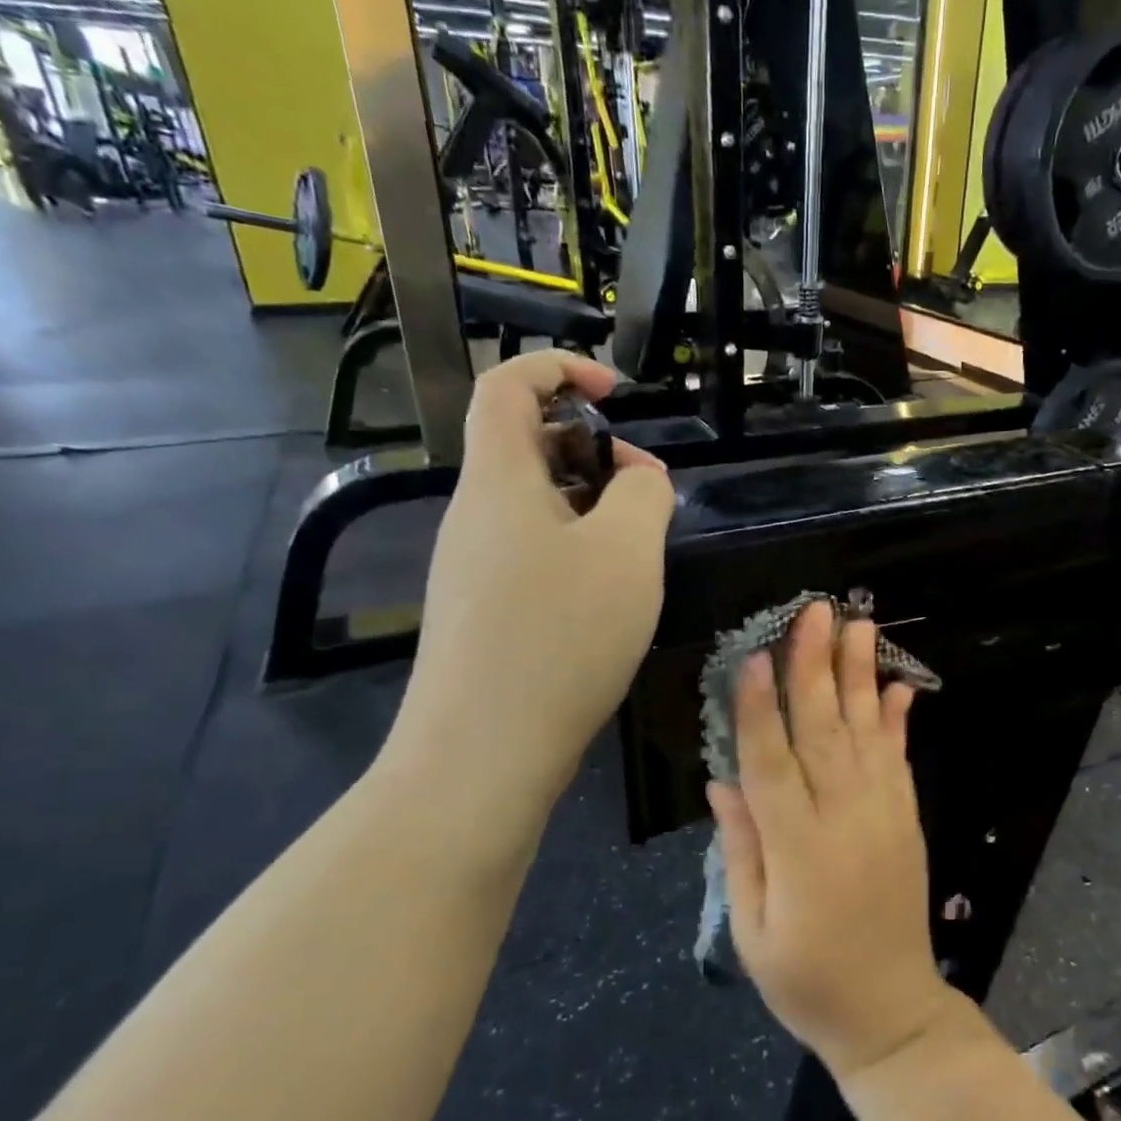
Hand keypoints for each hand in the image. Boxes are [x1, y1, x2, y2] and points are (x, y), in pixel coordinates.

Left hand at [380, 352, 676, 828]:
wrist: (482, 753)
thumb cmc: (559, 636)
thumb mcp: (627, 552)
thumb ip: (644, 494)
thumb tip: (639, 479)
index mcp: (498, 480)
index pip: (506, 385)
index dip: (558, 367)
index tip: (615, 391)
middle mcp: (474, 514)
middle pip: (523, 445)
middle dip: (591, 446)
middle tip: (647, 487)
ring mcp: (473, 566)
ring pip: (533, 503)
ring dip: (589, 502)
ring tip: (639, 543)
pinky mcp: (483, 610)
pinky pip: (531, 550)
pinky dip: (574, 546)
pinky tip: (609, 592)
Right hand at [708, 603, 964, 1081]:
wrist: (891, 1013)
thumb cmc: (806, 980)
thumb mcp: (752, 930)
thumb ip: (741, 850)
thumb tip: (722, 781)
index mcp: (798, 849)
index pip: (773, 764)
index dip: (762, 709)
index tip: (756, 656)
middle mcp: (845, 819)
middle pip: (824, 731)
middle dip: (816, 667)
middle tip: (815, 612)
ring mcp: (884, 815)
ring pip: (866, 733)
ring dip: (859, 675)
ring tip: (857, 626)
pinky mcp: (907, 819)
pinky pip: (899, 760)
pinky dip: (897, 719)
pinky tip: (896, 684)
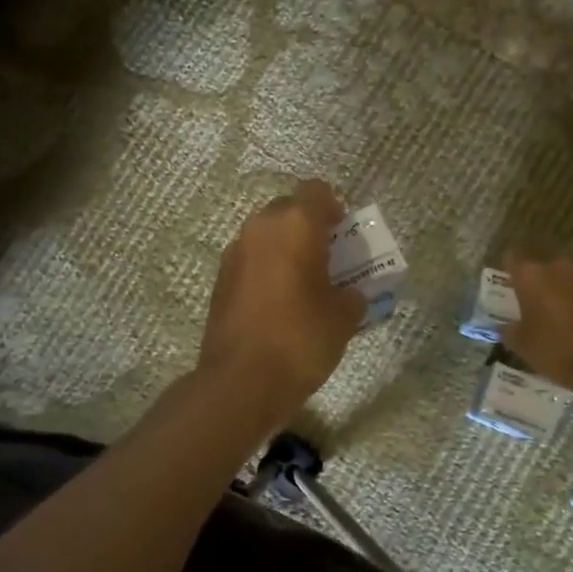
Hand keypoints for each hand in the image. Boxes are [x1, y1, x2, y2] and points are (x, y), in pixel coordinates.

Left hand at [200, 179, 365, 423]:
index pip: (316, 190)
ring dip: (285, 249)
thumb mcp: (343, 318)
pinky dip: (266, 270)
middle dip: (307, 227)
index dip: (333, 207)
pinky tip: (279, 302)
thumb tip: (348, 294)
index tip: (342, 233)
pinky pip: (250, 260)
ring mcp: (235, 253)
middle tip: (327, 258)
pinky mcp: (220, 279)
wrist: (241, 380)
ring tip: (303, 282)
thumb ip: (352, 295)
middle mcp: (260, 228)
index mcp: (295, 225)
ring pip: (265, 235)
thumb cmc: (300, 339)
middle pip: (288, 209)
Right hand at [502, 255, 572, 399]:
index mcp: (531, 274)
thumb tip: (504, 325)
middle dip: (533, 284)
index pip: (511, 258)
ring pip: (561, 279)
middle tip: (526, 306)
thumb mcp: (521, 344)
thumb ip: (507, 329)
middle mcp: (557, 266)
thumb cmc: (555, 348)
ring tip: (549, 317)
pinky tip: (571, 323)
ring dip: (555, 292)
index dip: (507, 272)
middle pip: (539, 268)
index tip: (505, 289)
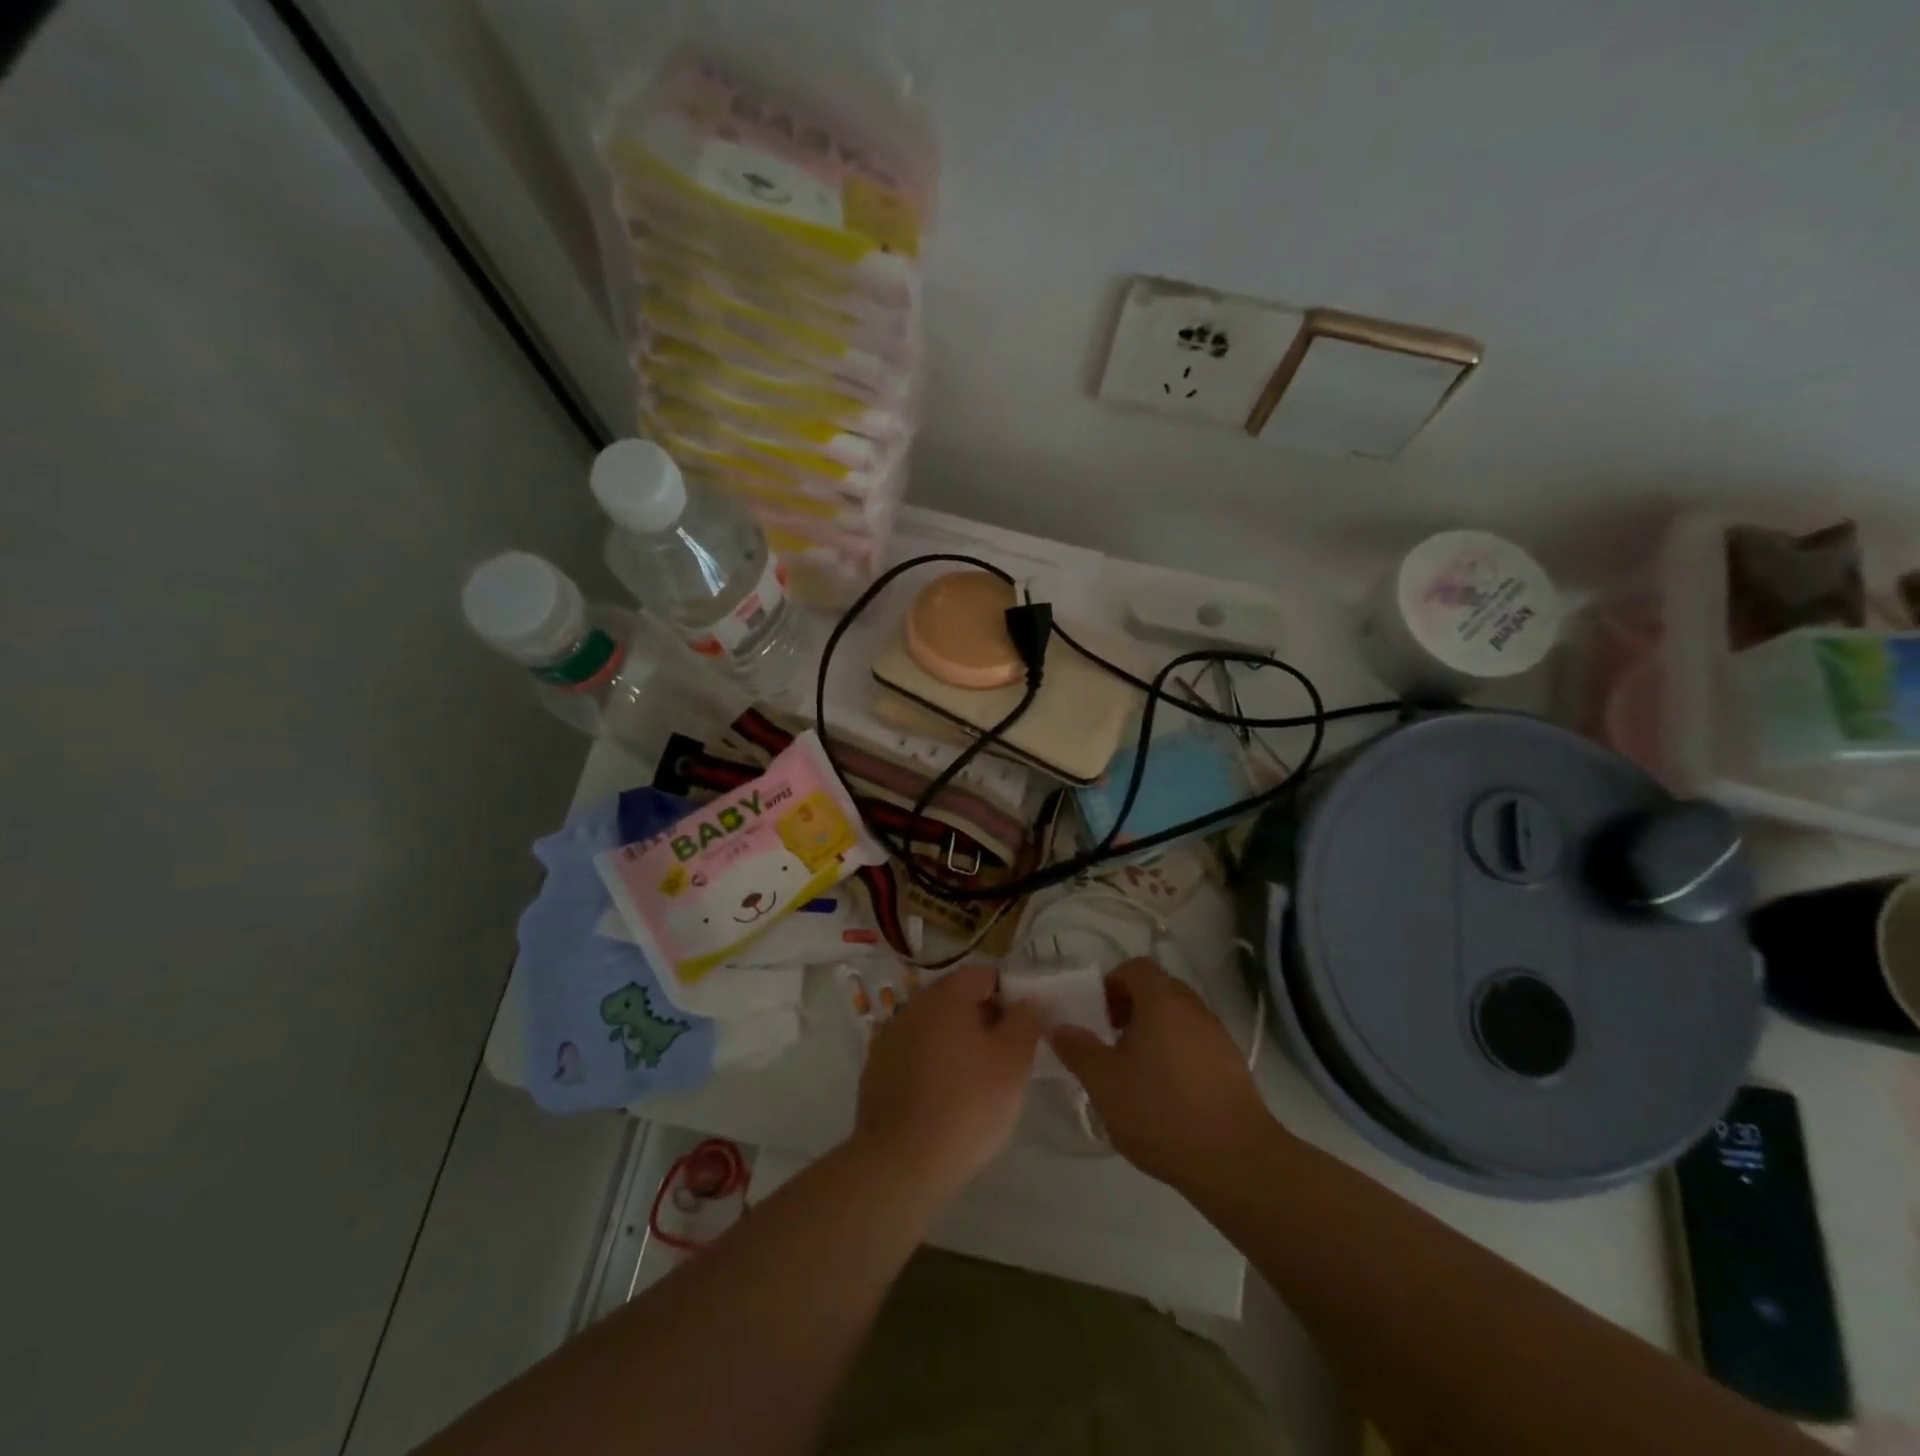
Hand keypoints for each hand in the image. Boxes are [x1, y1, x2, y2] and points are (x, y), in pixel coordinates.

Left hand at [853, 964, 1043, 1202]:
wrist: (900, 1163)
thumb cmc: (966, 1106)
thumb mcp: (1013, 1062)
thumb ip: (1026, 1020)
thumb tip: (1029, 1000)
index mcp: (946, 994)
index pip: (985, 975)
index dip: (1010, 995)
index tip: (1023, 1029)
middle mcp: (914, 1004)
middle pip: (957, 998)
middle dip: (984, 1019)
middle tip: (1005, 1058)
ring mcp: (889, 1035)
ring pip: (935, 1026)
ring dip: (956, 1042)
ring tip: (976, 1082)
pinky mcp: (876, 1067)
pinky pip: (914, 1052)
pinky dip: (932, 1064)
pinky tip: (942, 1097)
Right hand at [1051, 957, 1279, 1191]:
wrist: (1236, 1161)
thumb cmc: (1162, 1112)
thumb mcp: (1105, 1083)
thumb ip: (1078, 1049)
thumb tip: (1058, 1025)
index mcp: (1162, 1001)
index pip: (1136, 968)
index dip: (1112, 984)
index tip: (1098, 1015)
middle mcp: (1193, 1008)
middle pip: (1158, 990)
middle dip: (1131, 1008)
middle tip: (1111, 1042)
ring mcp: (1218, 1036)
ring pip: (1178, 1019)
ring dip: (1154, 1033)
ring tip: (1136, 1072)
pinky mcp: (1233, 1066)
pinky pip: (1196, 1044)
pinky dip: (1176, 1055)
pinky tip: (1166, 1095)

• DIRECTIONS FOR THIS TASK:
All of the records above are to be printed exactly, with every picture omitted.

• RESULT:
Hand keypoints for each hand in the image. Boxes are [x1, y1, x2, y2] and points are (x, y), in pixel coordinates.

Left hand at [380, 352, 676, 828]:
wrist: (482, 753)
thumb cmc: (559, 636)
thumb mcp: (627, 552)
thumb ip: (644, 494)
thumb tip: (639, 479)
index mcp: (498, 480)
index pip: (506, 385)
index dip: (558, 367)
index tip: (615, 391)
middle mcp: (474, 514)
middle pip: (523, 445)
middle dip: (591, 446)
middle tip: (647, 487)
ring mcp: (473, 566)
ring pip: (533, 503)
ring dip: (589, 502)
ring tip: (639, 543)
pinky mcp: (483, 610)
pinky pip: (531, 550)
pinky dip: (574, 546)
pinky tip: (609, 592)
Right hand at [708, 603, 964, 1081]:
wrist: (891, 1013)
thumb cmc: (806, 980)
thumb mcp: (752, 930)
thumb ip: (741, 850)
thumb tip: (722, 781)
index mcp: (798, 849)
index pip: (773, 764)
index dip: (762, 709)
index tip: (756, 656)
middle mcp: (845, 819)
middle pip: (824, 731)
middle dip: (816, 667)
middle tip: (815, 612)
ring mcp: (884, 815)
ring pip: (866, 733)
ring dip: (859, 675)
ring tip: (857, 626)
pinky mcp: (907, 819)
pinky pip: (899, 760)
pinky dip: (897, 719)
pinky tip: (896, 684)
Hand keypoints for each hand in the image. Boxes are [x1, y1, x2, y2] and points are (x, y), in pixel coordinates.

Left hand at [200, 179, 365, 423]:
index pip: (316, 190)
ring dip: (285, 249)
thumb mcp: (343, 318)
pinky dip: (266, 270)
middle dip: (307, 227)
index dip: (333, 207)
pinky tip: (279, 302)
thumb tip: (348, 294)
index tip: (342, 233)
pinky pip: (250, 260)
ring mcp: (235, 253)
middle tip: (327, 258)
pinky mcp: (220, 279)
wrist: (241, 380)
ring tip: (303, 282)
thumb ip: (352, 295)
middle mcp: (260, 228)
index mcp: (295, 225)
ring pip: (265, 235)
thumb cmc: (300, 339)
middle pip: (288, 209)
Right hand at [502, 255, 572, 399]:
index mcp: (531, 274)
thumb tip: (504, 325)
middle dip: (533, 284)
index pip: (511, 258)
ring pip: (561, 279)
middle tip: (526, 306)
thumb mcp: (521, 344)
thumb ip: (507, 329)
middle mcp: (557, 266)
thumb cmc: (555, 348)
ring tip: (549, 317)
pinky tip: (571, 323)
ring dip: (555, 292)
index dip: (507, 272)
middle pip: (539, 268)
index tip: (505, 289)
Hand keypoints for each hand in the image. Boxes are [x1, y1, x2, y2] and points are (x, y), in pixel coordinates.

Left hand at [853, 964, 1043, 1202]:
wrist: (900, 1163)
thumb cmc: (966, 1106)
thumb mcp: (1013, 1062)
thumb ip: (1026, 1020)
thumb tip: (1029, 1000)
index mcp: (946, 994)
index pip: (985, 975)
index dip: (1010, 995)
index tip: (1023, 1029)
middle mcp: (914, 1004)
middle pip: (957, 998)
middle dip: (984, 1019)
middle tip: (1005, 1058)
ring mcp: (889, 1035)
ring pip: (935, 1026)
ring dip: (956, 1042)
ring tip: (976, 1082)
pinky mcp: (876, 1067)
pinky pip: (914, 1052)
pinky dip: (932, 1064)
pinky tip: (942, 1097)
Right hand at [1051, 957, 1279, 1191]:
wrist: (1236, 1161)
thumb cmc: (1162, 1112)
thumb mcp: (1105, 1083)
thumb ip: (1078, 1049)
thumb tip: (1058, 1025)
index mcp: (1162, 1001)
index pip: (1136, 968)
index dip: (1112, 984)
index tip: (1098, 1015)
middle mcp: (1193, 1008)
middle pip: (1158, 990)
middle dip: (1131, 1008)
middle tip: (1111, 1042)
ring mcp: (1218, 1036)
ring pip: (1178, 1019)
ring dip: (1154, 1033)
ring tip: (1136, 1072)
pinky mcp: (1233, 1066)
pinky pip: (1196, 1044)
pinky dip: (1176, 1055)
pinky tip: (1166, 1095)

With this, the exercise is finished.